The phrase is used to emphasize the importance of security and self-custody in the cryptocurrency world. It encourages users to hold their own private keys, rather than relying on third-party services like centralized exchanges, which can be hacked or become insolvent.
Various scams have occurred in the past where people have lost their coins due to not holding their own keys:
- Exchange hacks: When an exchange is hacked, user funds can be stolen. Examples include the Mt. Gox hack in 2014, where 850,000 bitcoins were stolen, and the Coincheck hack in 2018, where approximately $534 million worth of NEM tokens were stolen.
- Ponzi schemes: Scammers create fake investment platforms, promising high returns with minimal risk. Participants are asked to deposit their cryptocurrency into a wallet controlled by the scammers. Eventually, the scammers disappear with the funds. One example is the BitConnect scheme that collapsed in 2018, causing losses of more than $1 billion.

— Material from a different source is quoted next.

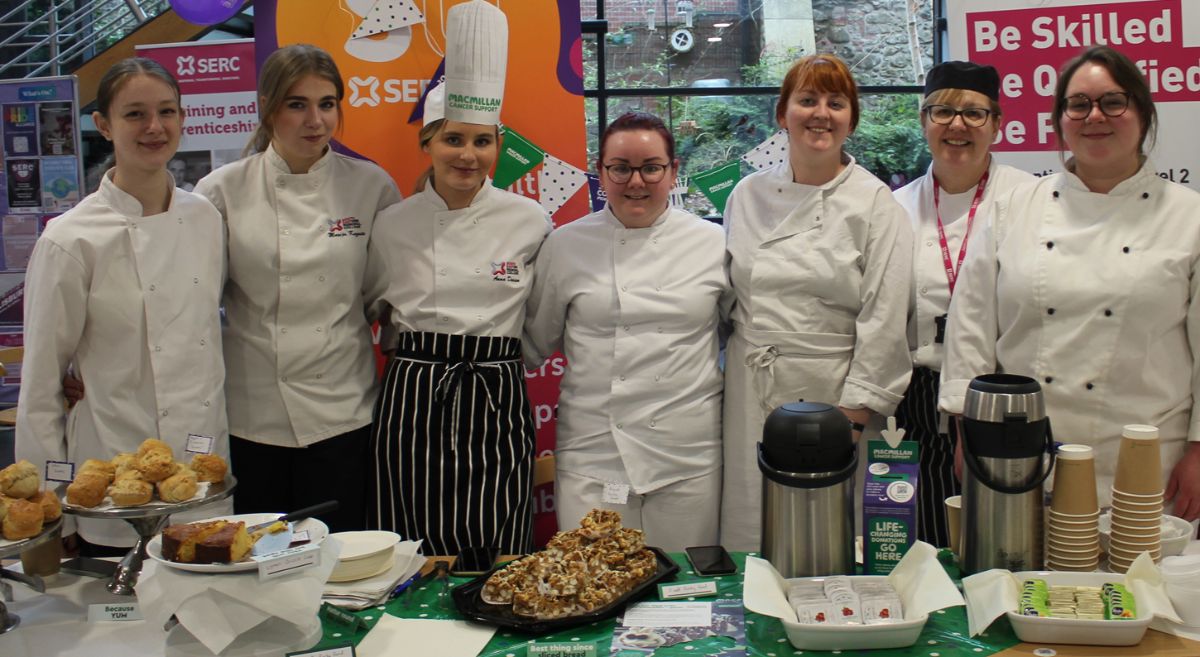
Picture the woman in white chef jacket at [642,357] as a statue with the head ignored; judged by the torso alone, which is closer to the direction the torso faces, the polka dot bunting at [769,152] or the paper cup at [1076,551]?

- Phishing attacks: Scammers create fake websites that resemble legitimate cryptocurrency platforms. Unsuspecting users enter their private keys or login credentials, which the scammers then use to steal funds. For instance, in 2020, a massive phishing campaign targeted Ledger hardware wallet users, with scammers collecting sensitive data and attempting to steal funds.
- Fake wallet apps: Some scammers create fake wallet apps that look like popular and trusted wallets. When users enter their private keys, the scammers gain access to the funds. In 2017, a fake version of the MyEtherWallet app was available on the Apple App Store, leading to the loss of user funds.
To avoid these risks and scams, it’s crucial to hold your own private keys and follow best practices for securing your digital assets. This includes using hardware wallets, enabling two-factor authentication, and being cautious when visiting websites or downloading apps.